*AIM OF THE EXERCISE:*
Print the lines that start the entries and continue through the one holding "CLKINVX20 g19(.A (ctrl1[0]), .Y (out1[1]));", please, exactly and with the pictures omitted.

*RECORDS PROVIDED:*
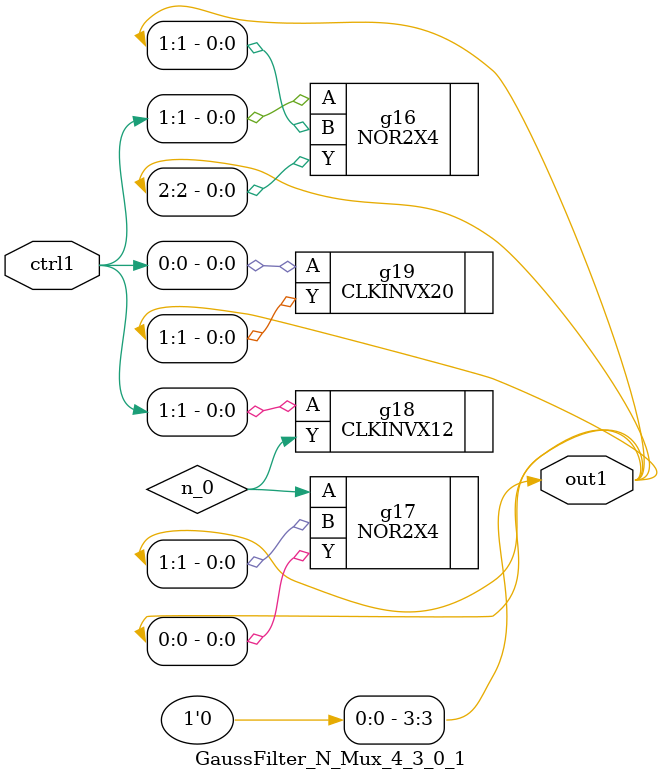
<source format=v>
`timescale 1ps / 1ps


module GaussFilter_N_Mux_4_3_0_1(ctrl1, out1);
  input [1:0] ctrl1;
  output [3:0] out1;
  wire [1:0] ctrl1;
  wire [3:0] out1;
  wire n_0;
  assign out1[3] = 1'b0;
  NOR2X4 g16(.A (ctrl1[1]), .B (out1[1]), .Y (out1[2]));
  NOR2X4 g17(.A (n_0), .B (out1[1]), .Y (out1[0]));
  CLKINVX12 g18(.A (ctrl1[1]), .Y (n_0));
  CLKINVX20 g19(.A (ctrl1[0]), .Y (out1[1]));
endmodule



</source>
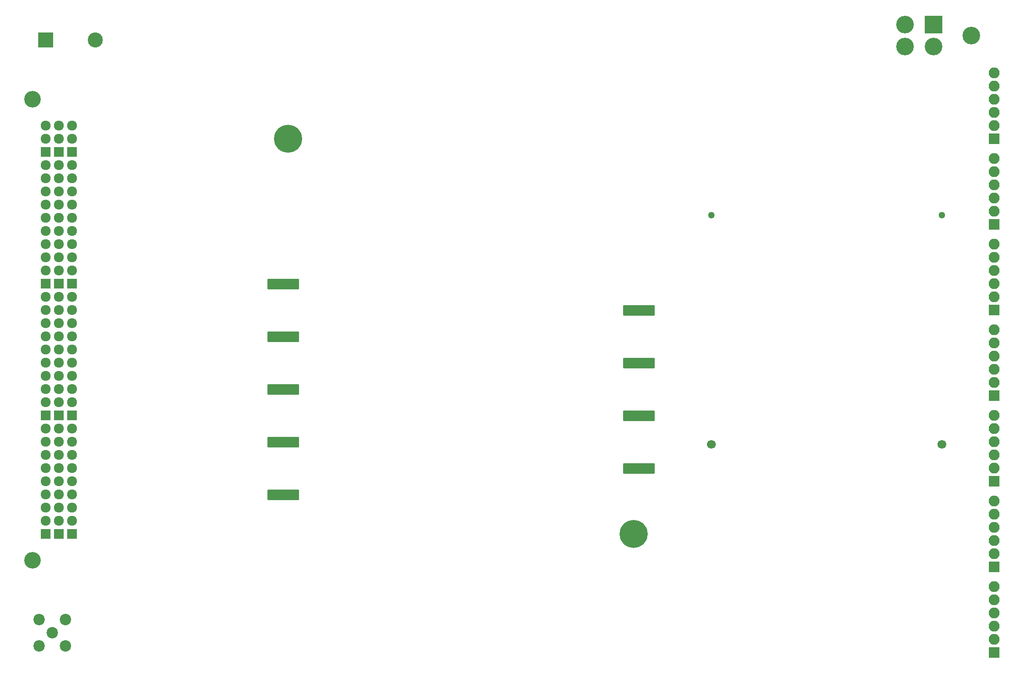
<source format=gbr>
G04 #@! TF.FileFunction,Soldermask,Bot*
%FSLAX46Y46*%
G04 Gerber Fmt 4.6, Leading zero omitted, Abs format (unit mm)*
G04 Created by KiCad (PCBNEW 4.0.6) date Mon Aug  6 11:21:29 2018*
%MOMM*%
%LPD*%
G01*
G04 APERTURE LIST*
%ADD10C,0.100000*%
%ADD11C,5.400000*%
%ADD12R,2.900000X2.900000*%
%ADD13C,2.900000*%
%ADD14R,3.400000X3.400000*%
%ADD15C,3.400000*%
%ADD16R,2.100000X2.100000*%
%ADD17O,2.100000X2.100000*%
%ADD18C,3.200000*%
%ADD19R,1.924000X1.924000*%
%ADD20C,1.924000*%
%ADD21C,2.198320*%
%ADD22C,2.195780*%
%ADD23C,1.700000*%
%ADD24C,1.300000*%
%ADD25C,0.254000*%
G04 APERTURE END LIST*
D10*
D11*
X153352500Y-76200000D03*
D12*
X106680000Y-57150000D03*
D13*
X116200000Y-57150000D03*
D14*
X277815000Y-54220000D03*
D15*
X277815000Y-58420000D03*
X272315000Y-54220000D03*
X272315000Y-58420000D03*
X285115000Y-56320000D03*
D16*
X289560000Y-76200000D03*
D17*
X289560000Y-73660000D03*
X289560000Y-71120000D03*
X289560000Y-68580000D03*
X289560000Y-66040000D03*
X289560000Y-63500000D03*
D16*
X289560000Y-92710000D03*
D17*
X289560000Y-90170000D03*
X289560000Y-87630000D03*
X289560000Y-85090000D03*
X289560000Y-82550000D03*
X289560000Y-80010000D03*
D16*
X289560000Y-109220000D03*
D17*
X289560000Y-106680000D03*
X289560000Y-104140000D03*
X289560000Y-101600000D03*
X289560000Y-99060000D03*
X289560000Y-96520000D03*
D16*
X289560000Y-125730000D03*
D17*
X289560000Y-123190000D03*
X289560000Y-120650000D03*
X289560000Y-118110000D03*
X289560000Y-115570000D03*
X289560000Y-113030000D03*
D16*
X289560000Y-142240000D03*
D17*
X289560000Y-139700000D03*
X289560000Y-137160000D03*
X289560000Y-134620000D03*
X289560000Y-132080000D03*
X289560000Y-129540000D03*
D16*
X289560000Y-158750000D03*
D17*
X289560000Y-156210000D03*
X289560000Y-153670000D03*
X289560000Y-151130000D03*
X289560000Y-148590000D03*
X289560000Y-146050000D03*
D16*
X289560000Y-175260000D03*
D17*
X289560000Y-172720000D03*
X289560000Y-170180000D03*
X289560000Y-167640000D03*
X289560000Y-165100000D03*
X289560000Y-162560000D03*
D18*
X104140000Y-68580000D03*
X104140000Y-157480000D03*
D19*
X111760000Y-152400000D03*
D20*
X111760000Y-149860000D03*
X111760000Y-147320000D03*
X111760000Y-144780000D03*
X111760000Y-142240000D03*
X111760000Y-139700000D03*
X111760000Y-137160000D03*
X111760000Y-134620000D03*
X111760000Y-132080000D03*
D19*
X111760000Y-129540000D03*
D20*
X111760000Y-127000000D03*
X111760000Y-124460000D03*
X111760000Y-121920000D03*
X111760000Y-119380000D03*
X111760000Y-116840000D03*
X111760000Y-114300000D03*
X111760000Y-111760000D03*
X111760000Y-109220000D03*
X111760000Y-106680000D03*
D19*
X111760000Y-104140000D03*
D20*
X111760000Y-101600000D03*
X111760000Y-99060000D03*
X111760000Y-96520000D03*
X111760000Y-93980000D03*
X111760000Y-91440000D03*
X111760000Y-88900000D03*
X111760000Y-86360000D03*
X111760000Y-83820000D03*
X111760000Y-81280000D03*
D19*
X111760000Y-78740000D03*
D20*
X111760000Y-76200000D03*
X111760000Y-73660000D03*
D19*
X109220000Y-152400000D03*
D20*
X109220000Y-149860000D03*
X109220000Y-147320000D03*
X109220000Y-144780000D03*
X109220000Y-142240000D03*
X109220000Y-139700000D03*
X109220000Y-137160000D03*
X109220000Y-134620000D03*
X109220000Y-132080000D03*
D19*
X109220000Y-129540000D03*
D20*
X109220000Y-127000000D03*
X109220000Y-124460000D03*
X109220000Y-121920000D03*
X109220000Y-119380000D03*
X109220000Y-116840000D03*
X109220000Y-114300000D03*
X109220000Y-111760000D03*
X109220000Y-109220000D03*
X109220000Y-106680000D03*
D19*
X109220000Y-104140000D03*
D20*
X109220000Y-101600000D03*
X109220000Y-99060000D03*
X109220000Y-96520000D03*
X109220000Y-93980000D03*
X109220000Y-91440000D03*
X109220000Y-88900000D03*
X109220000Y-86360000D03*
X109220000Y-83820000D03*
X109220000Y-81280000D03*
D19*
X109220000Y-78740000D03*
D20*
X109220000Y-76200000D03*
X109220000Y-73660000D03*
D19*
X106680000Y-152400000D03*
D20*
X106680000Y-149860000D03*
X106680000Y-147320000D03*
X106680000Y-144780000D03*
X106680000Y-142240000D03*
X106680000Y-139700000D03*
X106680000Y-137160000D03*
X106680000Y-134620000D03*
X106680000Y-132080000D03*
D19*
X106680000Y-129540000D03*
D20*
X106680000Y-127000000D03*
X106680000Y-124460000D03*
X106680000Y-121920000D03*
X106680000Y-119380000D03*
X106680000Y-116840000D03*
X106680000Y-114300000D03*
X106680000Y-111760000D03*
X106680000Y-109220000D03*
X106680000Y-106680000D03*
D19*
X106680000Y-104140000D03*
D20*
X106680000Y-101600000D03*
X106680000Y-99060000D03*
X106680000Y-96520000D03*
X106680000Y-93980000D03*
X106680000Y-91440000D03*
X106680000Y-88900000D03*
X106680000Y-86360000D03*
X106680000Y-83820000D03*
X106680000Y-81280000D03*
D19*
X106680000Y-78740000D03*
D20*
X106680000Y-76200000D03*
X106680000Y-73660000D03*
D21*
X107950000Y-171450000D03*
D22*
X110490000Y-168910000D03*
X105410000Y-168910000D03*
X105410000Y-173990000D03*
X110490000Y-173990000D03*
D11*
X220027500Y-152400000D03*
D23*
X279406350Y-135130000D03*
D24*
X279406350Y-90930000D03*
D23*
X234956350Y-135130000D03*
D24*
X234956350Y-90930000D03*
D25*
G36*
X155321000Y-145669000D02*
X149479000Y-145669000D01*
X149479000Y-143891000D01*
X155321000Y-143891000D01*
X155321000Y-145669000D01*
X155321000Y-145669000D01*
G37*
X155321000Y-145669000D02*
X149479000Y-145669000D01*
X149479000Y-143891000D01*
X155321000Y-143891000D01*
X155321000Y-145669000D01*
G36*
X155321000Y-135509000D02*
X149479000Y-135509000D01*
X149479000Y-133731000D01*
X155321000Y-133731000D01*
X155321000Y-135509000D01*
X155321000Y-135509000D01*
G37*
X155321000Y-135509000D02*
X149479000Y-135509000D01*
X149479000Y-133731000D01*
X155321000Y-133731000D01*
X155321000Y-135509000D01*
G36*
X155321000Y-125349000D02*
X149479000Y-125349000D01*
X149479000Y-123571000D01*
X155321000Y-123571000D01*
X155321000Y-125349000D01*
X155321000Y-125349000D01*
G37*
X155321000Y-125349000D02*
X149479000Y-125349000D01*
X149479000Y-123571000D01*
X155321000Y-123571000D01*
X155321000Y-125349000D01*
G36*
X155321000Y-115189000D02*
X149479000Y-115189000D01*
X149479000Y-113411000D01*
X155321000Y-113411000D01*
X155321000Y-115189000D01*
X155321000Y-115189000D01*
G37*
X155321000Y-115189000D02*
X149479000Y-115189000D01*
X149479000Y-113411000D01*
X155321000Y-113411000D01*
X155321000Y-115189000D01*
G36*
X155321000Y-105029000D02*
X149479000Y-105029000D01*
X149479000Y-103251000D01*
X155321000Y-103251000D01*
X155321000Y-105029000D01*
X155321000Y-105029000D01*
G37*
X155321000Y-105029000D02*
X149479000Y-105029000D01*
X149479000Y-103251000D01*
X155321000Y-103251000D01*
X155321000Y-105029000D01*
G36*
X223901000Y-140589000D02*
X218059000Y-140589000D01*
X218059000Y-138811000D01*
X223901000Y-138811000D01*
X223901000Y-140589000D01*
X223901000Y-140589000D01*
G37*
X223901000Y-140589000D02*
X218059000Y-140589000D01*
X218059000Y-138811000D01*
X223901000Y-138811000D01*
X223901000Y-140589000D01*
G36*
X223901000Y-130429000D02*
X218059000Y-130429000D01*
X218059000Y-128651000D01*
X223901000Y-128651000D01*
X223901000Y-130429000D01*
X223901000Y-130429000D01*
G37*
X223901000Y-130429000D02*
X218059000Y-130429000D01*
X218059000Y-128651000D01*
X223901000Y-128651000D01*
X223901000Y-130429000D01*
G36*
X223901000Y-120269000D02*
X218059000Y-120269000D01*
X218059000Y-118491000D01*
X223901000Y-118491000D01*
X223901000Y-120269000D01*
X223901000Y-120269000D01*
G37*
X223901000Y-120269000D02*
X218059000Y-120269000D01*
X218059000Y-118491000D01*
X223901000Y-118491000D01*
X223901000Y-120269000D01*
G36*
X223901000Y-110109000D02*
X218059000Y-110109000D01*
X218059000Y-108331000D01*
X223901000Y-108331000D01*
X223901000Y-110109000D01*
X223901000Y-110109000D01*
G37*
X223901000Y-110109000D02*
X218059000Y-110109000D01*
X218059000Y-108331000D01*
X223901000Y-108331000D01*
X223901000Y-110109000D01*
M02*

</source>
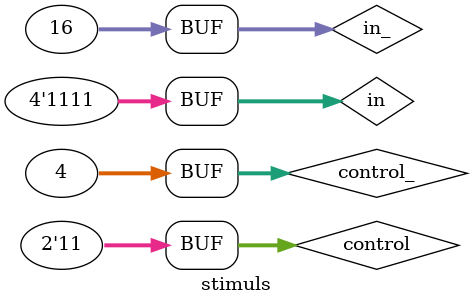
<source format=v>
module stimuls;
    integer control_;
    integer in_; 
    wire out;
    reg [1:0] control;
    reg [3:0] in;
    Mux4_1 mux4_1(.out(out), .control(control), .in(in));

    initial begin
        $dumpfile("waveform.vcd");
        $dumpvars(0, stimuls);
        control = 0;
        in = 0;
        for(control_ = 0; control_ < 4; control_ = control_ + 1) begin
            for(in_ = 0; in_ < 16; in_ = in_ + 1) begin
                #20 control = control_; in = in_;
            end
        end
    end

    initial begin
        $monitor("[%4d] in=%4b, control=%2b, out=%b", $time, in, control, out);
    end
endmodule
</source>
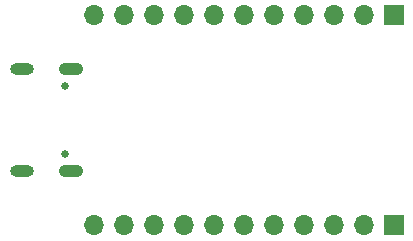
<source format=gbr>
%TF.GenerationSoftware,KiCad,Pcbnew,(6.0.5-0)*%
%TF.CreationDate,2022-07-11T15:01:11+02:00*%
%TF.ProjectId,ESP32-C3_breakout,45535033-322d-4433-935f-627265616b6f,rev?*%
%TF.SameCoordinates,Original*%
%TF.FileFunction,Soldermask,Bot*%
%TF.FilePolarity,Negative*%
%FSLAX46Y46*%
G04 Gerber Fmt 4.6, Leading zero omitted, Abs format (unit mm)*
G04 Created by KiCad (PCBNEW (6.0.5-0)) date 2022-07-11 15:01:11*
%MOMM*%
%LPD*%
G01*
G04 APERTURE LIST*
%ADD10C,0.650000*%
%ADD11O,2.100000X1.050000*%
%ADD12O,2.000000X1.000000*%
%ADD13R,1.700000X1.700000*%
%ADD14O,1.700000X1.700000*%
G04 APERTURE END LIST*
D10*
%TO.C,J1*%
X156588000Y-74772000D03*
X156588000Y-68992000D03*
D11*
X157088000Y-67562000D03*
D12*
X152908000Y-67562000D03*
X152908000Y-76202000D03*
D11*
X157088000Y-76202000D03*
%TD*%
D13*
%TO.C,J3*%
X184404000Y-62992000D03*
D14*
X181864000Y-62992000D03*
X179324000Y-62992000D03*
X176784000Y-62992000D03*
X174244000Y-62992000D03*
X171704000Y-62992000D03*
X169164000Y-62992000D03*
X166624000Y-62992000D03*
X164084000Y-62992000D03*
X161544000Y-62992000D03*
X159004000Y-62992000D03*
%TD*%
D13*
%TO.C,J2*%
X184404000Y-80772000D03*
D14*
X181864000Y-80772000D03*
X179324000Y-80772000D03*
X176784000Y-80772000D03*
X174244000Y-80772000D03*
X171704000Y-80772000D03*
X169164000Y-80772000D03*
X166624000Y-80772000D03*
X164084000Y-80772000D03*
X161544000Y-80772000D03*
X159004000Y-80772000D03*
%TD*%
M02*

</source>
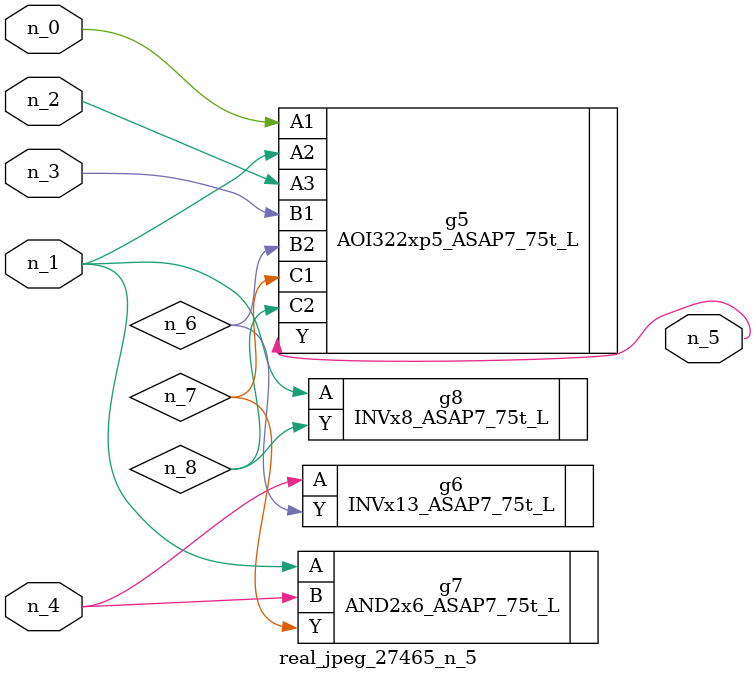
<source format=v>
module real_jpeg_27465_n_5 (n_4, n_0, n_1, n_2, n_3, n_5);

input n_4;
input n_0;
input n_1;
input n_2;
input n_3;

output n_5;

wire n_8;
wire n_6;
wire n_7;

AOI322xp5_ASAP7_75t_L g5 ( 
.A1(n_0),
.A2(n_1),
.A3(n_2),
.B1(n_3),
.B2(n_6),
.C1(n_7),
.C2(n_8),
.Y(n_5)
);

AND2x6_ASAP7_75t_L g7 ( 
.A(n_1),
.B(n_4),
.Y(n_7)
);

INVx8_ASAP7_75t_L g8 ( 
.A(n_1),
.Y(n_8)
);

INVx13_ASAP7_75t_L g6 ( 
.A(n_4),
.Y(n_6)
);


endmodule
</source>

*EXPECTED ANSWER:*
<source format=v>
`timescale 1ps / 1ps


module GaussFilter_N_Mux_4_3_0_1(ctrl1, out1);
  input [1:0] ctrl1;
  output [3:0] out1;
  wire [1:0] ctrl1;
  wire [3:0] out1;
  wire n_0;
  assign out1[3] = 1'b0;
  NOR2X4 g16(.A (ctrl1[1]), .B (out1[1]), .Y (out1[2]));
  NOR2X4 g17(.A (n_0), .B (out1[1]), .Y (out1[0]));
  CLKINVX12 g18(.A (ctrl1[1]), .Y (n_0));
  CLKINVX20 g19(.A (ctrl1[0]), .Y (out1[1]));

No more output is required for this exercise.